8.      Reemployment. The Executive hereby waives any and all claims to reemployment with the Company or any of its affiliates and affirmatively agrees not to seek further employment with the Company or any of its affiliates.

9.      Release of Claims and Notices Required under the Age Discrimination in Employment Act and the Older Workers’ Benefit Protection Act. The Executive understands and agrees that the Executive:

A.    Has been offered at least forty-five (45) days during which to consider this Agreement before signing it and understands that if he signs this Agreement prior to the expiration of such forty-five (45) day period he knowingly and voluntarily waives the remainder of such consideration period;

B.     Has carefully read and fully understands all of the provisions of this Agreement;

C.     Is waiving and releasing any rights under the ADEA and the Older Workers Benefit Protection Act (“OWBPA”), among other claims;

D.    Knowingly and voluntarily agrees to all of the terms set forth in this Agreement (and acknowledges the receipt of the information included on Exhibit A attached hereto);

E.     Knowingly and voluntarily intends to be legally bound by the terms of this Agreement;

F.      Was advised and hereby is advised in writing to consider the terms of this Agreement and consult with an attorney of the Executive’s choice prior to executing this Agreement;

G.    Has a full seven (7) days from the date of execution of this to revoke this Agreement (including, without limitation, any and all claims arising under the ADEA) by sending written notice to Sarah Mussetter, EVP and Chief Legal Officer, and that neither the Company nor any

 

 

 

 

other person is obligated to provide any payments or benefits to the Executive pursuant to Section 3.B until eight (8) days have passed since the Executive’s signing of this Agreement without the Executive’s having revoked this Agreement;

H.    Understands that rights or claims under the Age Discrimination in Employment Act of 1967 (29 U.S.C. § 621, et seq.) that may arise after the date this Agreement is executed are not waived, except that following the Executive’s execution of the Bring-Down Release, the Executive understands that such rights or claims prior to the date that the Bring-Down Release is executed are waived;

I.        Understands that nothing in this Agreement (including Section 7) prevents or precludes the Executive from challenging or seeking a determination of the validity of this waiver under the ADEA or the OWBPA in good faith, nor that it imposes any condition precedent, penalties, or costs for doing so, unless specifically authorized by federal law;

J.       Understands that once the Company has made its final offer of severance, any changes, whether material or immaterial, to this Agreement do not restart the forty-five (45) day period in which to consider the Agreement before signing it; and

K.    Has a full seven (7) days from the date of execution of the Bring-Down Release by sending written notice to Sarah Mussetter, EVP and Chief Legal Officer, and that, notwithstanding anything to the contrary in this Agreement, neither the Company nor any other person is obligated to provide any payments or benefits to the Executive pursuant to Section 3.B until eight (8) days have passed since the Executive’s signing of the Bring-Down Release without the Executive having revoked the Bring-Down Release.  For the avoidance of doubt, Executive agrees that the provisions of this Section 9A through 9J also apply to Executive’s consideration and decision to sign and agree to the terms of the Bring-Down Release (so that references to the terms of this Agreement are deemed to include the terms of the Bring-Down Release).

> Set problem 1
Pull out each line of the records below that contains the word "white", copying those lines unchanged. Match case exactly.
> Set problem 2
Write the next part of the severance agreement text above, picking up after its final sentence.

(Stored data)
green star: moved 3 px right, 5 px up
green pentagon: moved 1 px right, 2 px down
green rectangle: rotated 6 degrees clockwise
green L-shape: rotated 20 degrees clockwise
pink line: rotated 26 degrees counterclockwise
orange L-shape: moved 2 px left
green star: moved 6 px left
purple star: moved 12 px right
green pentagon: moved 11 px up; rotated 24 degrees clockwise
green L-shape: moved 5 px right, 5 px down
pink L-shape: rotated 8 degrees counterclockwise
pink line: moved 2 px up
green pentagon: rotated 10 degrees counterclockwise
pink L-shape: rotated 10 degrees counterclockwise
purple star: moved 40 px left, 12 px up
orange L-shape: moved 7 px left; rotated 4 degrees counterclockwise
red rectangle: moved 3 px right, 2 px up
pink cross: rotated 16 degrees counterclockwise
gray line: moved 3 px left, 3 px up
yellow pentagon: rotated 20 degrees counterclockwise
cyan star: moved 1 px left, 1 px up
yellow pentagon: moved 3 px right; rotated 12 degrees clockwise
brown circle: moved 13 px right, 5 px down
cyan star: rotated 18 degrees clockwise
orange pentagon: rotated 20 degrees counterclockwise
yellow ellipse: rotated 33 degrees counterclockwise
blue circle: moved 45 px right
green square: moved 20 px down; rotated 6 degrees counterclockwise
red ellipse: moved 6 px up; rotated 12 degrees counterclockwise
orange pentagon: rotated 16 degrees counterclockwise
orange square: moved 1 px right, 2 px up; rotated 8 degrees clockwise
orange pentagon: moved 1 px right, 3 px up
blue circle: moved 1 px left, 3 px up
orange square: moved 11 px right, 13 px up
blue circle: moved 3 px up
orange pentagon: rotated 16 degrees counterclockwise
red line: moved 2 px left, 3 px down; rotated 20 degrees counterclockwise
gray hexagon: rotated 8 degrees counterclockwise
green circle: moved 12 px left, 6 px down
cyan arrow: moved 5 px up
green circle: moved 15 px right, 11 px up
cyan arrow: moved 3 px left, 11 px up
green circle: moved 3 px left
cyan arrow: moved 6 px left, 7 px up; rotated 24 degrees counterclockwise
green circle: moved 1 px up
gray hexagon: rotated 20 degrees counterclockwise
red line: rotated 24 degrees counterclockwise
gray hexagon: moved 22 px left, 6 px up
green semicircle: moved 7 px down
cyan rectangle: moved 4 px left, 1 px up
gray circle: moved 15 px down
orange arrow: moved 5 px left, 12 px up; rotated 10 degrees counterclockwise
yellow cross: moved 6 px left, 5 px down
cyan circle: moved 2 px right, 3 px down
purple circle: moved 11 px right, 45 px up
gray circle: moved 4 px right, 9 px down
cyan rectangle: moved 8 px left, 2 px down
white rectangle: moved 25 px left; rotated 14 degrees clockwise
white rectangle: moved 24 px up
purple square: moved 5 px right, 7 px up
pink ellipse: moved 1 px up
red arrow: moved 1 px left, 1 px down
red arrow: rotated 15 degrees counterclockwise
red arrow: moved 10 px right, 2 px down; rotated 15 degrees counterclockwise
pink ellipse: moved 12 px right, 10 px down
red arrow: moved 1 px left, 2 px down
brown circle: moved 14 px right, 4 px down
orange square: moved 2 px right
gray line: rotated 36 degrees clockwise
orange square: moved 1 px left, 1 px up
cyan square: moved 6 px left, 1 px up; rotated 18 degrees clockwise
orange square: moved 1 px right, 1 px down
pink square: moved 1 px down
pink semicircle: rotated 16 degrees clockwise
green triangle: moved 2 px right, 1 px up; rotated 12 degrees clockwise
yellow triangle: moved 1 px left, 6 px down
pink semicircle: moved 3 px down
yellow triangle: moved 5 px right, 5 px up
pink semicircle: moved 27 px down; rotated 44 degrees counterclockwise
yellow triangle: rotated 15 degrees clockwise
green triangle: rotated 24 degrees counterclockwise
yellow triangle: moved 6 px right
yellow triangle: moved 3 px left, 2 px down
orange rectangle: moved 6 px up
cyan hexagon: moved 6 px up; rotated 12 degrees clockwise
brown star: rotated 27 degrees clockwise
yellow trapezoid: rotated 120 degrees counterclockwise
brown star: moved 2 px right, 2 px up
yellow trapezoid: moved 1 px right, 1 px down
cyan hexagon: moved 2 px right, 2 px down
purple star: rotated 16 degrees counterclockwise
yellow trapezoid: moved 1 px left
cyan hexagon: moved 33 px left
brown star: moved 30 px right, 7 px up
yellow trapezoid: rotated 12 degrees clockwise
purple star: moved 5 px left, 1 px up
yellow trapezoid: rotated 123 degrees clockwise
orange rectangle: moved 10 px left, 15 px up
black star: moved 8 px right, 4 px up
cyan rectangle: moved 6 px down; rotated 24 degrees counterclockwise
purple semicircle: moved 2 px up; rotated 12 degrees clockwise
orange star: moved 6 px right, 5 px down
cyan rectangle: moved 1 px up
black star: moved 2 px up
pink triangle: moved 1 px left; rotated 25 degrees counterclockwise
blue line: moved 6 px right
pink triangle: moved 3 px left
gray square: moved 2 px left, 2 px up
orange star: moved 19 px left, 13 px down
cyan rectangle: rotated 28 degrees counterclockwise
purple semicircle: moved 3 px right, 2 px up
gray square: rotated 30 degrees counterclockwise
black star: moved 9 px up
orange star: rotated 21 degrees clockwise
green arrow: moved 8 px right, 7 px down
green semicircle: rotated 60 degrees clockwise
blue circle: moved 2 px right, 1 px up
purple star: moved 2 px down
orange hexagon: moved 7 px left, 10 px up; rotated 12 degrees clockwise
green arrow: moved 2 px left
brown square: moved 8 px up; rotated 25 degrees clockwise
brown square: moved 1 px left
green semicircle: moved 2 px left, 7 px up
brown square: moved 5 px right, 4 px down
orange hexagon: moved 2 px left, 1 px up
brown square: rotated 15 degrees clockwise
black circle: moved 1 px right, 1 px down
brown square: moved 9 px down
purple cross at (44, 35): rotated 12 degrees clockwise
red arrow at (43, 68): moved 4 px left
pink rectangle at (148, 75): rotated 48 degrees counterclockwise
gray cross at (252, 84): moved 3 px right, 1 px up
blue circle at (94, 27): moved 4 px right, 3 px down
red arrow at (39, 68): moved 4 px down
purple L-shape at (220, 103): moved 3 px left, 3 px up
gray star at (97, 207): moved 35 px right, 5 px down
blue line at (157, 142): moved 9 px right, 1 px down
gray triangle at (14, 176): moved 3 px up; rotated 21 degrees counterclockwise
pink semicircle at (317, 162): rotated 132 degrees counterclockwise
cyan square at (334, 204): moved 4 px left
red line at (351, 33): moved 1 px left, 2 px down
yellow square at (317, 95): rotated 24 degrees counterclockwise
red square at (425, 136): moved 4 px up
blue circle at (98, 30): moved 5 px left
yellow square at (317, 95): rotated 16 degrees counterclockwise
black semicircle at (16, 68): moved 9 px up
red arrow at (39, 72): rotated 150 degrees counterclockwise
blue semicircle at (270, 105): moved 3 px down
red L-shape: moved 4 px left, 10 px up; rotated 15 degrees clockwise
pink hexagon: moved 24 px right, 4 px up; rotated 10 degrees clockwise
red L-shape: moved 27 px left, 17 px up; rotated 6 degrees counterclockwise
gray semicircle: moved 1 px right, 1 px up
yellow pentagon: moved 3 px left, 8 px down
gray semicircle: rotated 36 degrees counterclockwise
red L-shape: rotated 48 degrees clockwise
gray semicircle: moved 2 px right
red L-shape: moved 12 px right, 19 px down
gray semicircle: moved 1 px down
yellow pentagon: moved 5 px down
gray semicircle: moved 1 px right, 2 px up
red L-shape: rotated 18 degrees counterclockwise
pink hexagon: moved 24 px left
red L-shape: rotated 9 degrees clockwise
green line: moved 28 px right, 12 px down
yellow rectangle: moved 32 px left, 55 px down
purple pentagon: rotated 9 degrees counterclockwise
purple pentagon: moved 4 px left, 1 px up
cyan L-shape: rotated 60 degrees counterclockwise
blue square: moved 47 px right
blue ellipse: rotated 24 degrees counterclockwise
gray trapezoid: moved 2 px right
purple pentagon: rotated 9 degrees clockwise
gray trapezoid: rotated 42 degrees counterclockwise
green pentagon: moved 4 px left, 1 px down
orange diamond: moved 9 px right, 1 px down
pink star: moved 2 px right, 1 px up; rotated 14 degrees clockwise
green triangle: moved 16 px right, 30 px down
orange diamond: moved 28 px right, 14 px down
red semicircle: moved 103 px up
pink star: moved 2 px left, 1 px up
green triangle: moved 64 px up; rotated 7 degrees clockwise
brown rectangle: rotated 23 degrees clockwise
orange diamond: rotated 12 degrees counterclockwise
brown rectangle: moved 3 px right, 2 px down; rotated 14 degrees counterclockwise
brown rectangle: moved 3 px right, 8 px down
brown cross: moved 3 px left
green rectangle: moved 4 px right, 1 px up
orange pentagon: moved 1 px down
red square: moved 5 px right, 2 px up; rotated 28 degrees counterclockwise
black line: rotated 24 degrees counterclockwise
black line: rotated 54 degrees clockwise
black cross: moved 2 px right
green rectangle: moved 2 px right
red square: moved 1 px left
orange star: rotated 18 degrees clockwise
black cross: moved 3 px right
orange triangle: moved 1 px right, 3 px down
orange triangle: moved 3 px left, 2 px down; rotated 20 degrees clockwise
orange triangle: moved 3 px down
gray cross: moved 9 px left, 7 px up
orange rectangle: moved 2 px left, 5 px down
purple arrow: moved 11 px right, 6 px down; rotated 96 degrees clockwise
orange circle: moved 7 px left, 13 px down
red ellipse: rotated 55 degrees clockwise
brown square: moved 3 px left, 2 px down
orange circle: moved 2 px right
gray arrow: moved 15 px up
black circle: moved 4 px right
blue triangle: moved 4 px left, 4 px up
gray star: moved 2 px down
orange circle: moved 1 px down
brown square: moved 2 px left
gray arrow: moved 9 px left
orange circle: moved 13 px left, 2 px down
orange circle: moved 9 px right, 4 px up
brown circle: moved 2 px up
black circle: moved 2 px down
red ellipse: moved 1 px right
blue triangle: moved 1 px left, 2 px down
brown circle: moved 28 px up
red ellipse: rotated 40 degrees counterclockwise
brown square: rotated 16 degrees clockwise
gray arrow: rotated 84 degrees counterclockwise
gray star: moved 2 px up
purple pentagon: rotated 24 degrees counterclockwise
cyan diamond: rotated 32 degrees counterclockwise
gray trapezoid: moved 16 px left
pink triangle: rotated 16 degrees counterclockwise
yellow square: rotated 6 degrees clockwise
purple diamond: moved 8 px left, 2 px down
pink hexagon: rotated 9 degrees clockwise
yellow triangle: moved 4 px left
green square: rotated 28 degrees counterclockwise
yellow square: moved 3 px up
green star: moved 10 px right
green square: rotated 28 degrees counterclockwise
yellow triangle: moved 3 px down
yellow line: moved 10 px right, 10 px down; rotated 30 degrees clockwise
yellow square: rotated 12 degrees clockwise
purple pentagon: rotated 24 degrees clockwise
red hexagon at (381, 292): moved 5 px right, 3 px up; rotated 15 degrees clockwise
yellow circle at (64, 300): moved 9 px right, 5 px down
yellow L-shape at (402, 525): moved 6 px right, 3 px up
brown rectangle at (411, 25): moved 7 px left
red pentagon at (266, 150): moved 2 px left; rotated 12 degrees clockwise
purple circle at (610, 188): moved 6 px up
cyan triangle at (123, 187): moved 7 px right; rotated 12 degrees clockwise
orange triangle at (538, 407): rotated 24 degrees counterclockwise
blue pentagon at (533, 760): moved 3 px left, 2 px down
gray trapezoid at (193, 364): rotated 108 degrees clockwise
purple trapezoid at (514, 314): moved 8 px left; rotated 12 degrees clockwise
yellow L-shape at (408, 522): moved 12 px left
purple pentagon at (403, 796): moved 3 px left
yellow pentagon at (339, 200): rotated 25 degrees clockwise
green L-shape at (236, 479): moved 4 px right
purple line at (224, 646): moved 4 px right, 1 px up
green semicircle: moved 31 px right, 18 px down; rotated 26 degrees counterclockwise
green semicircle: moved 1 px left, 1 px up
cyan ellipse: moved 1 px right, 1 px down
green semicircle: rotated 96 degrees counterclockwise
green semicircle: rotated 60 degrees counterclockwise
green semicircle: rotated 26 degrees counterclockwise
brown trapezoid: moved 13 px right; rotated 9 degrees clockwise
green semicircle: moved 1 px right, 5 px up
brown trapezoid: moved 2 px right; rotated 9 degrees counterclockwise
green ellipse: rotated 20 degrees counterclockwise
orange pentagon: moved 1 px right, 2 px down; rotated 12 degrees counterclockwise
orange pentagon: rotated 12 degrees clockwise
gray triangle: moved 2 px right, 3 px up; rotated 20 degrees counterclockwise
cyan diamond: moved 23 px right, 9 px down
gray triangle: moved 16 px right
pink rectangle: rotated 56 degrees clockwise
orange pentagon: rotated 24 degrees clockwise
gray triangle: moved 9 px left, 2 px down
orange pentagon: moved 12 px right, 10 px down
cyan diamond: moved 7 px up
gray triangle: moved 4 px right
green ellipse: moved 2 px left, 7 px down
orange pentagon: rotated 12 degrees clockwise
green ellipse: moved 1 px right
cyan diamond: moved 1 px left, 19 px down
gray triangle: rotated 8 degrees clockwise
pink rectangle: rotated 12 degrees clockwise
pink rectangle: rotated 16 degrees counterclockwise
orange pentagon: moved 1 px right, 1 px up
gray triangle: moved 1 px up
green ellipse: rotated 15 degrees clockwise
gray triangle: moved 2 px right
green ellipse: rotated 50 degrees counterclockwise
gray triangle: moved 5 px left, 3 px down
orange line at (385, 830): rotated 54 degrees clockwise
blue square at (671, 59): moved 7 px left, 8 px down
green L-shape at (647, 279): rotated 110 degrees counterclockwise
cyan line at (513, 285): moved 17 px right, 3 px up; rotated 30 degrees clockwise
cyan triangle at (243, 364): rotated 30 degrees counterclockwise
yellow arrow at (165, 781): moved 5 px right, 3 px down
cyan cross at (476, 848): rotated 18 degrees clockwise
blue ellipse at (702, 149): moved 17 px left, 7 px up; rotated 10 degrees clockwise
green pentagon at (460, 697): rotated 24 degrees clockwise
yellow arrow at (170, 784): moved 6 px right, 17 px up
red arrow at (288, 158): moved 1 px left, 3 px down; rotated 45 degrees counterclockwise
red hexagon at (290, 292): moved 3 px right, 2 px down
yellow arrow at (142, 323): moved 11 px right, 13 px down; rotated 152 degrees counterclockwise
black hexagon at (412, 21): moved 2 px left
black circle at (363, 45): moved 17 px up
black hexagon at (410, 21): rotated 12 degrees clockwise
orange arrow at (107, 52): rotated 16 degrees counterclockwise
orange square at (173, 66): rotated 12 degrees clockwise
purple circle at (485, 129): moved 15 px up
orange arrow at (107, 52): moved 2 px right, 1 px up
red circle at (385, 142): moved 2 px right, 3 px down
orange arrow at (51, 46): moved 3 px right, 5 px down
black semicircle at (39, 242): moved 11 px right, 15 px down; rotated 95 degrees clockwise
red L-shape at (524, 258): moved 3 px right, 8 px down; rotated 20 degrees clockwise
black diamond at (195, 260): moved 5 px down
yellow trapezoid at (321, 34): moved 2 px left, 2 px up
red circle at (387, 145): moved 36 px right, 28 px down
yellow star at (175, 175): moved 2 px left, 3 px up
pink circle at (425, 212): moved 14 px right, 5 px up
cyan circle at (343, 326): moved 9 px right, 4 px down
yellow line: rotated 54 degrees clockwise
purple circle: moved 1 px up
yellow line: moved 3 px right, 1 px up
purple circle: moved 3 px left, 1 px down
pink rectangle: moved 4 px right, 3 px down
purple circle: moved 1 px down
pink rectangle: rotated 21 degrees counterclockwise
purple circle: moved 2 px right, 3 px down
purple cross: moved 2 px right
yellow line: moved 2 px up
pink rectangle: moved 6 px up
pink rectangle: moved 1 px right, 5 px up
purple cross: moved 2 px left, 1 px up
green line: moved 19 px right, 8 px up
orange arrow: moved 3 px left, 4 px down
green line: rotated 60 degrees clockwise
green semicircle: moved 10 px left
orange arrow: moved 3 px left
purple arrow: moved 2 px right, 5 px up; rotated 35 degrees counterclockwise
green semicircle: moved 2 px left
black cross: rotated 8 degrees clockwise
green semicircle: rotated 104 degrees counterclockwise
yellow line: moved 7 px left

> Response 1
white rectangle: moved 25 px left; rotated 14 degrees clockwise
white rectangle: moved 24 px up

> Response 2
10.              No Admission of Liability. This Agreement and compliance with this Agreement shall not be construed as an admission by the Company or any Released Party of any liability whatsoever, or as an admission by the Company or any Released Party of any violations of the rights of the Executive or any person or violation of any order, law, statute, duty, or contract whatsoever against the Executive or any person. The Company and each Released Party specifically disclaims any liability to the Executive or any other person for any alleged violation of the rights of the Executive or any person, or for any alleged violation of any order, law, statute, duty, or contract on the part of the Company or any Released Party.

11.              Communication with Government Agency. Nothing in this Agreement, including Sections 4, 6, and 7, (A) limits or affects the Executive’s right to challenge the validity of this Agreement, including, without limitation, a challenge under the ADEA; (B) in any way interferes with the Executive’s right and responsibility to give truthful testimony under oath; or (C) precludes the Executive from participating in an investigation, filing a charge or otherwise communicating with any federal, state or local government office, official or agency, including, but not limited to, the Equal Employment Opportunity Commission, Department of Labor, or National Labor Relations Board. However, the Executive promises never to seek or accept any

 

 

 

 

compensatory damages, back pay, front pay, or reinstatement remedies for the Executive personally with respect to any claims released by this Agreement.

12.              Miscellaneous.

A.                Modification. This Agreement may not be modified or amended, nor may any rights hereunder be waived, except in a writing signed and agreed to by the Parties.

B.                 Notices. Any notice given pursuant to this Agreement to any party hereto shall be deemed to have been duly given when mailed by registered or certified mail, return receipt requested, or by overnight courier, or when hand delivered as follows:

If to the Company:

Red Robin International, Inc.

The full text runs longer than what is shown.